> [How to complete this task]:
Restate word for word the section of the entries that opens at the line containing "# - Inspect" and closes at the line containing "pyautogui.moveTo(750, 192)", both lines kept, pictures dropped.

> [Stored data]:
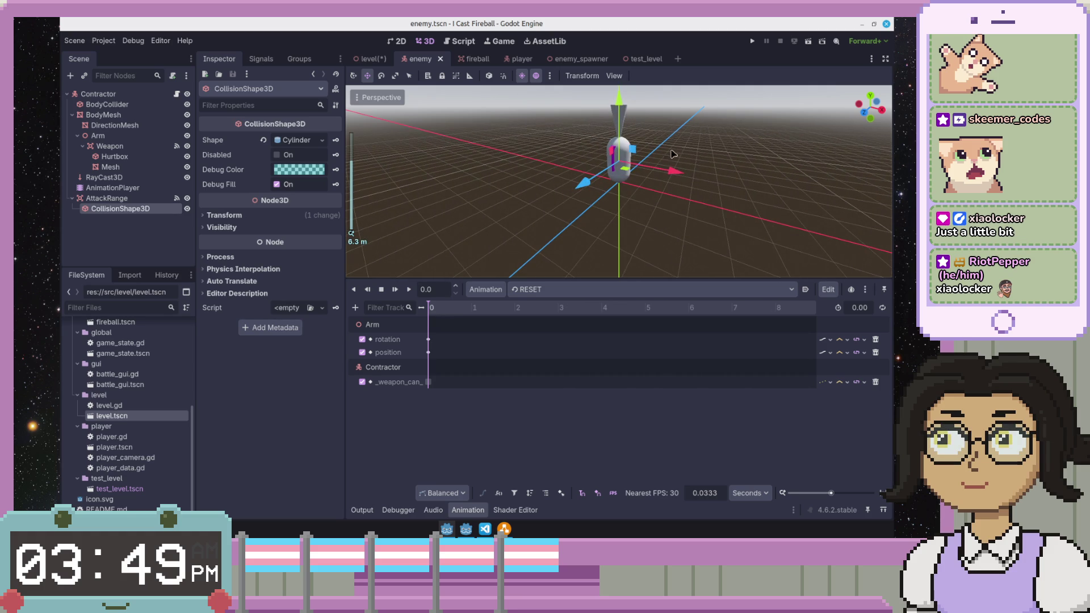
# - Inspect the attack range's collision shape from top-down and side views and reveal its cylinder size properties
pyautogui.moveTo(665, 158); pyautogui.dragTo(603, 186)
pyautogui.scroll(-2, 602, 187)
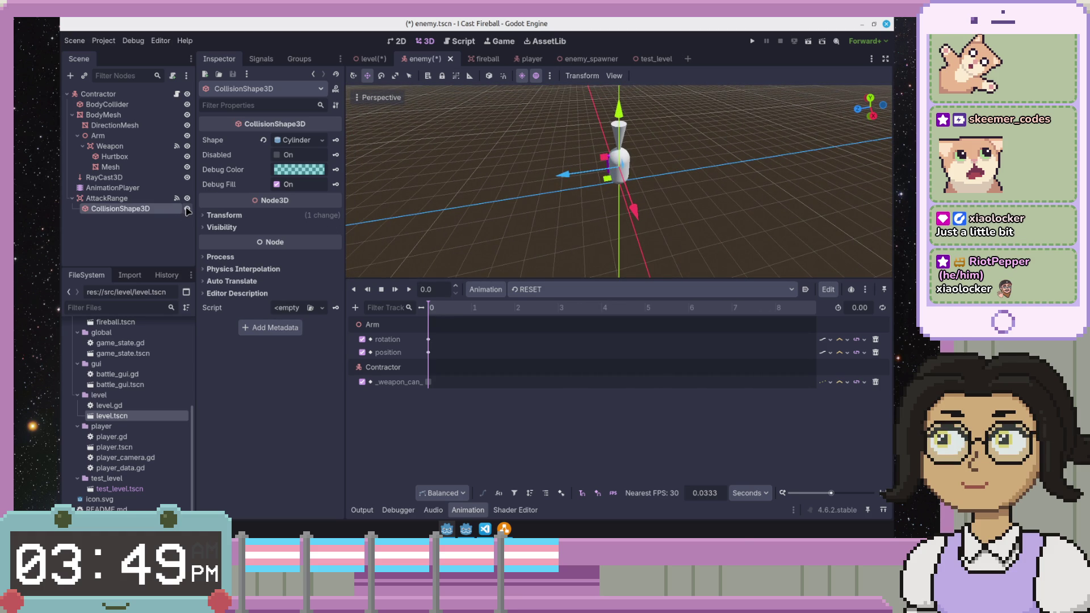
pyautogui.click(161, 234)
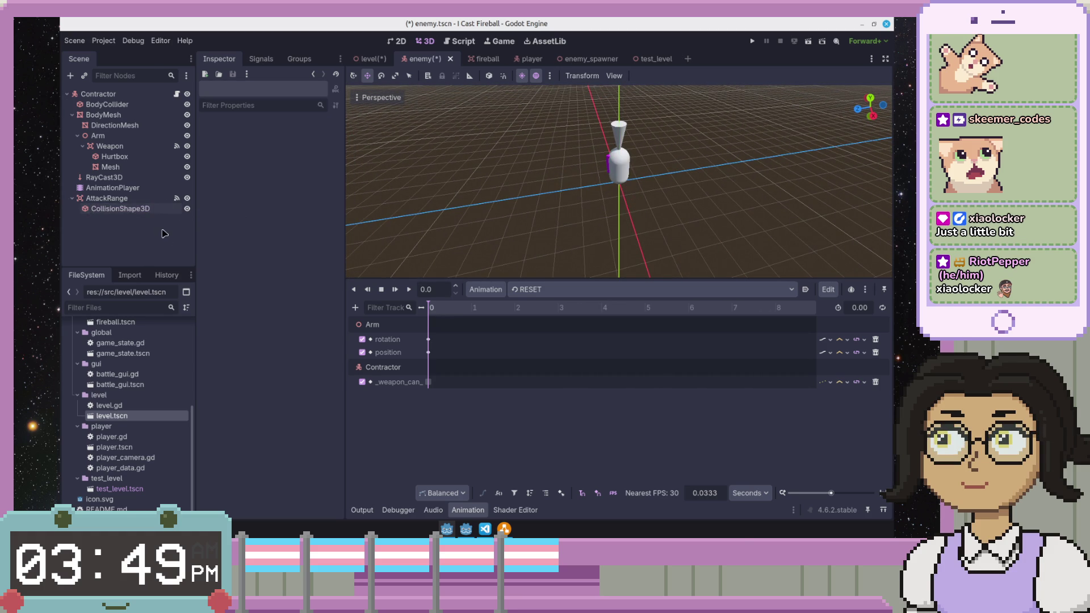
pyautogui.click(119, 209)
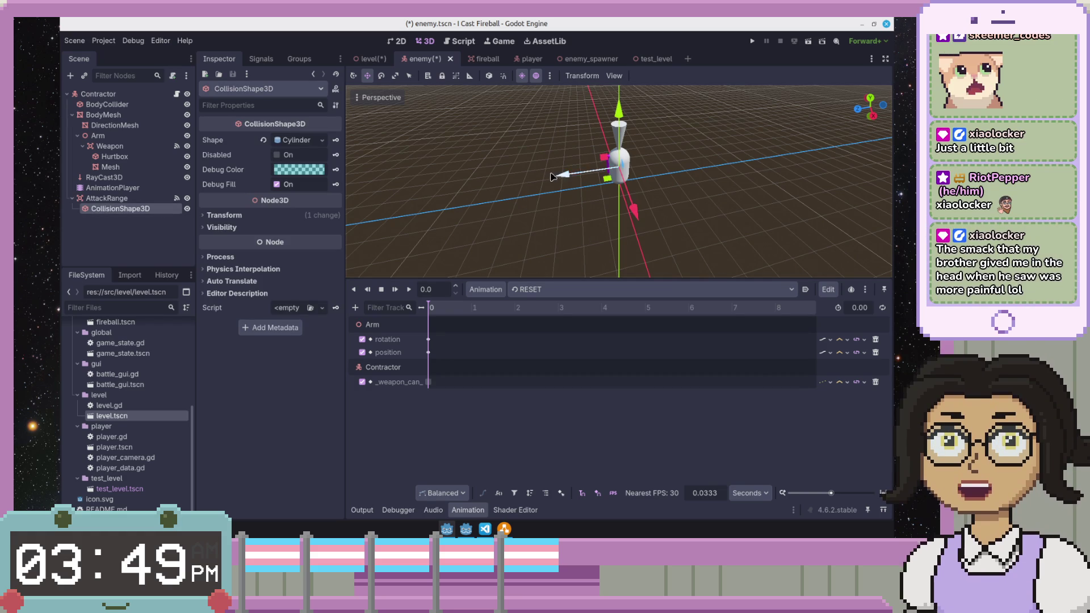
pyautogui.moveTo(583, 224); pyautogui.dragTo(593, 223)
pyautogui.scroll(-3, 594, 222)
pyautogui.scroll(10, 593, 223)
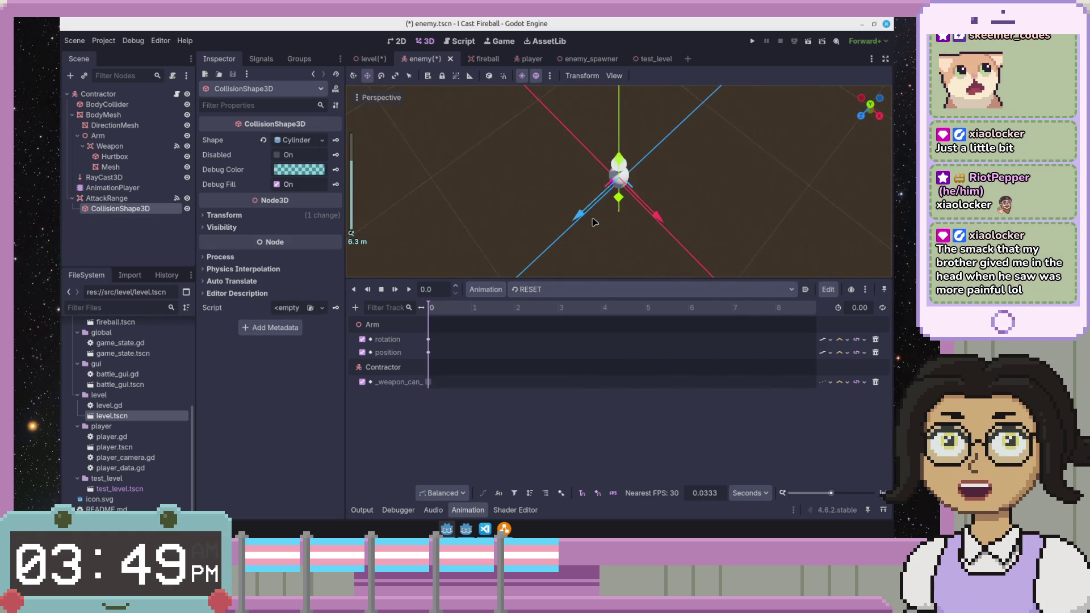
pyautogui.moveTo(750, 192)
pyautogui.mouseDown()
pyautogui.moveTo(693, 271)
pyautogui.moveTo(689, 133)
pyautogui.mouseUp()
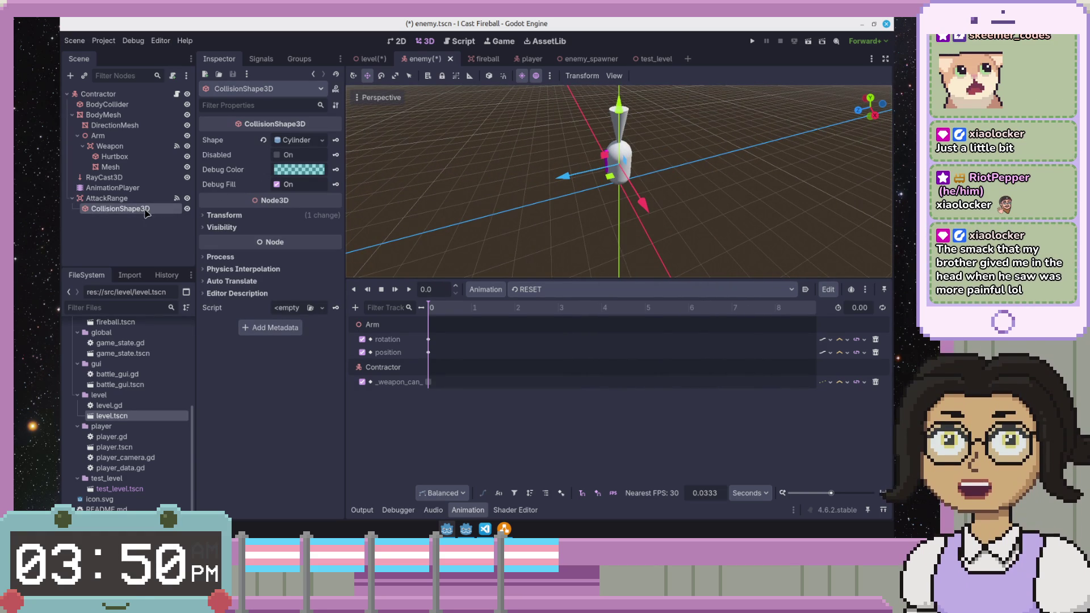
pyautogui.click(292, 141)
* * *
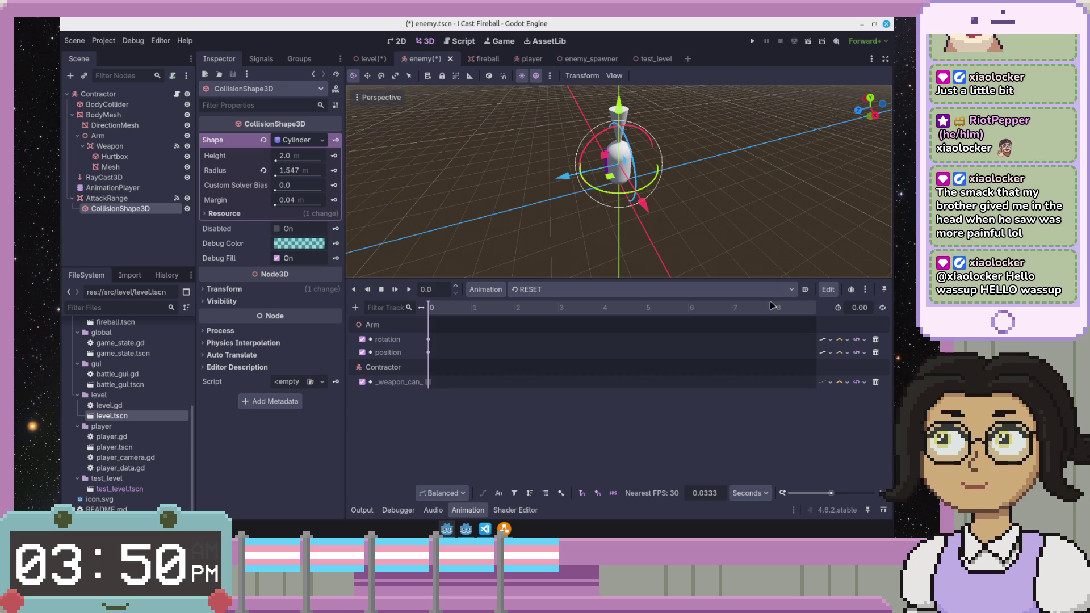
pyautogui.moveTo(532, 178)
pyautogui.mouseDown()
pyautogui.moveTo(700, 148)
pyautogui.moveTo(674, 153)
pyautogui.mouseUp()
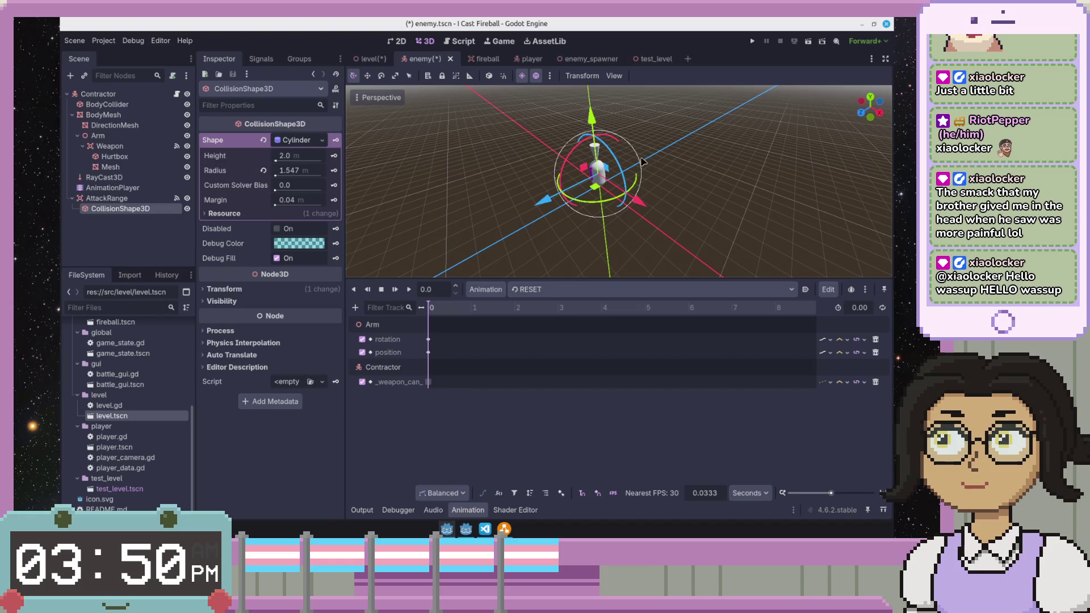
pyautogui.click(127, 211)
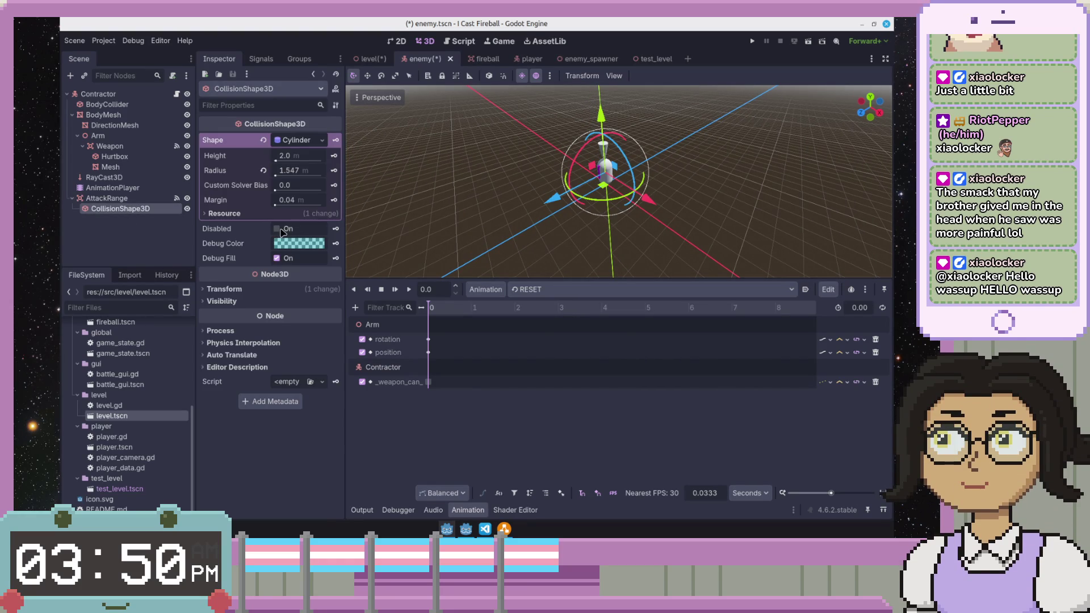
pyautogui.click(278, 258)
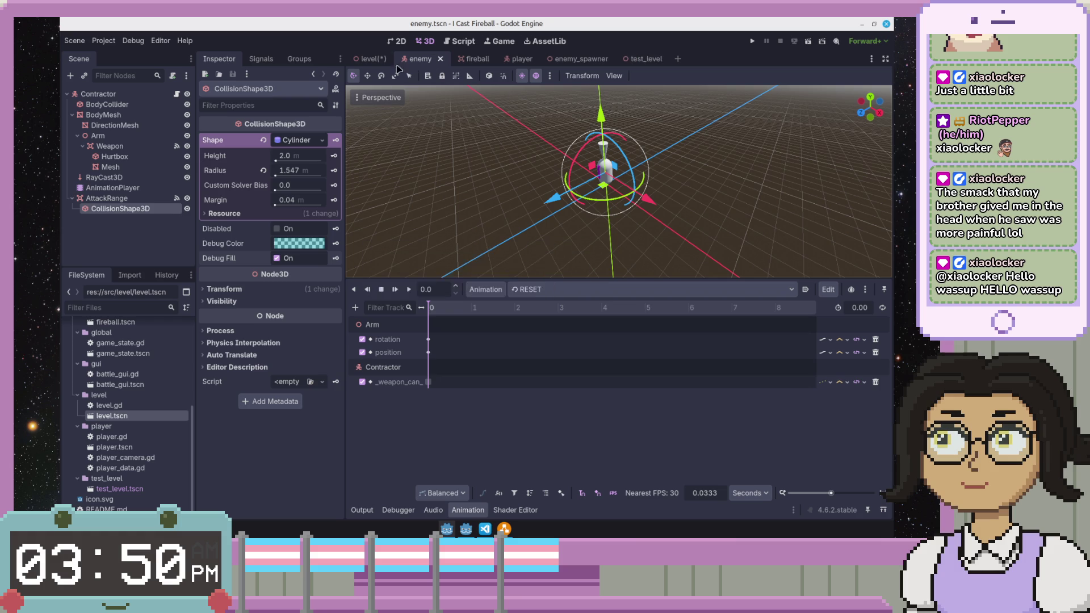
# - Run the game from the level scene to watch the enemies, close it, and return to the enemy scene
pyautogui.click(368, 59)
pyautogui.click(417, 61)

> [Worked solution]:
# - Inspect the attack range's collision shape from top-down and side views and reveal its cylinder size properties
pyautogui.moveTo(665, 158); pyautogui.dragTo(603, 186)
pyautogui.scroll(-2, 602, 187)
pyautogui.click(161, 234)
pyautogui.click(119, 209)
pyautogui.moveTo(583, 224); pyautogui.dragTo(593, 223)
pyautogui.scroll(-3, 594, 222)
pyautogui.scroll(10, 593, 223)
pyautogui.moveTo(750, 192)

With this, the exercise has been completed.